Glass Onion: A Knives Out Mystery | Written and Directed by Rian Johnson | 139 min
One of 2019’s unalloyed treasures, Knives Out brought ensemble mysteries in an Agatha Christie vein very much back into the mainstream, with a delightful dollop of eating the rich. No shade on Kenneth Branagh’s efforts to do the same with the Christie material. but Johnson hit it out of the park with his original idea. Amazingly he’s done it again the second time out, with a bigger, somewhat trashier, a lot more pop-culture conscious, but just as clever and class-conscious murder mystery.
This time southern gentleman detective Benoit Blanc (Daniel Craig, having all the fun) joins a group of hyper-wealthy “disruptors” — including a terrific Kate Hudson, Jessica Henwick, Kathryn Hahn, Janelle Monáe, Leslie Odom Jr, and Dave Bautista (providing a Spectre reunion) — at a resort locale, suggesting a Last of Shiela inspiration, the James Coburn millionaire-is-murdered mystery from 1973. They’ve all found their fortunes through the grace of an Elon Musk-esque billionaire (Edward Norton), and all have reason to want him dead.

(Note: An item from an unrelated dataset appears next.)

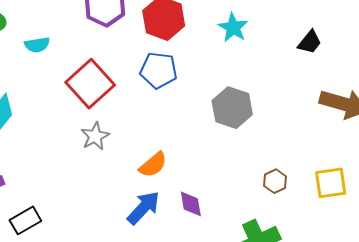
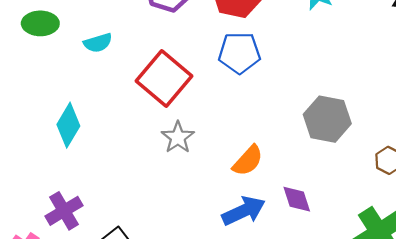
gray hexagon: (232, 108) -> (327, 119), moved
blue arrow: (143, 208) -> (244, 211), turned 30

Aside from a few flashbacks, the action is restricted to a palatial Greek island the likes of which only James Bond has seen before — and I wouldn’t be surprised if Johnson is nodding to some of those Craig-era Bonds in this film. He’s certainly having some fun with a direct costume reference to PT Anderson’s Magnolia and a few other Easter eggs if you’d care to look for them.
With room for a passel of cameos — including one that I think confirms Blanc’s sexuality — the film’s corkscrew plot, which both unwinds and rewinds as we go along, is a wonder of cinematic construction just like the first. This film will be arriving on Netflix in December, and it will be a holiday favourite — count on it.
Empire Of Light | Written and Directed by Sam Mendes | 119 min
On a different day, Sam Mendes’ semi-autobiographical drama set in a gorgeous soft-seated cinema in an English seaside town circa 1980 would’ve probably felt too saccharine to be taken seriously, far too romantic and too hokey. But, following two features and with my defences down — and star Olivia Colman present, along with cinematographer Roger Deakins, as well as Mendes himself — I was swept away by their picture.
In it, Colman is Hilary, a middle manager at the cinema having an affair with her married boss (Colin Firth). A new employee, Stephen (Micheal Ward), connects with Hilary and shares his experience as a Black man in Thatcher’s Britain — hint, it sucks. As their friendship turns romantic, she also reveals how fragile her mental state actually is.
The chemistry of that central pairing is wonderful — Ward is a genuine discovery, and Colman is as vivid and sympathetic as I’ve ever seen her, her best role since The Favourite.
What works less well is the idea of cinema as a source of healing, with projectionist Toby Jones as the prophet of magical light. Probably best to stick with Cinema Paradiso for that lesson. It’s disappointing this part of the story is so ham-fisted, since Deakins’ incredible work —genuinely creating that cinema magic as visual text — is some of the best of his career. You could’ve killed the dialogue and just enjoyed Trent Reznor and Atticus Ross’ lovely score with the imagery for two hours. I would’ve still been happy with the picture, despite its failings.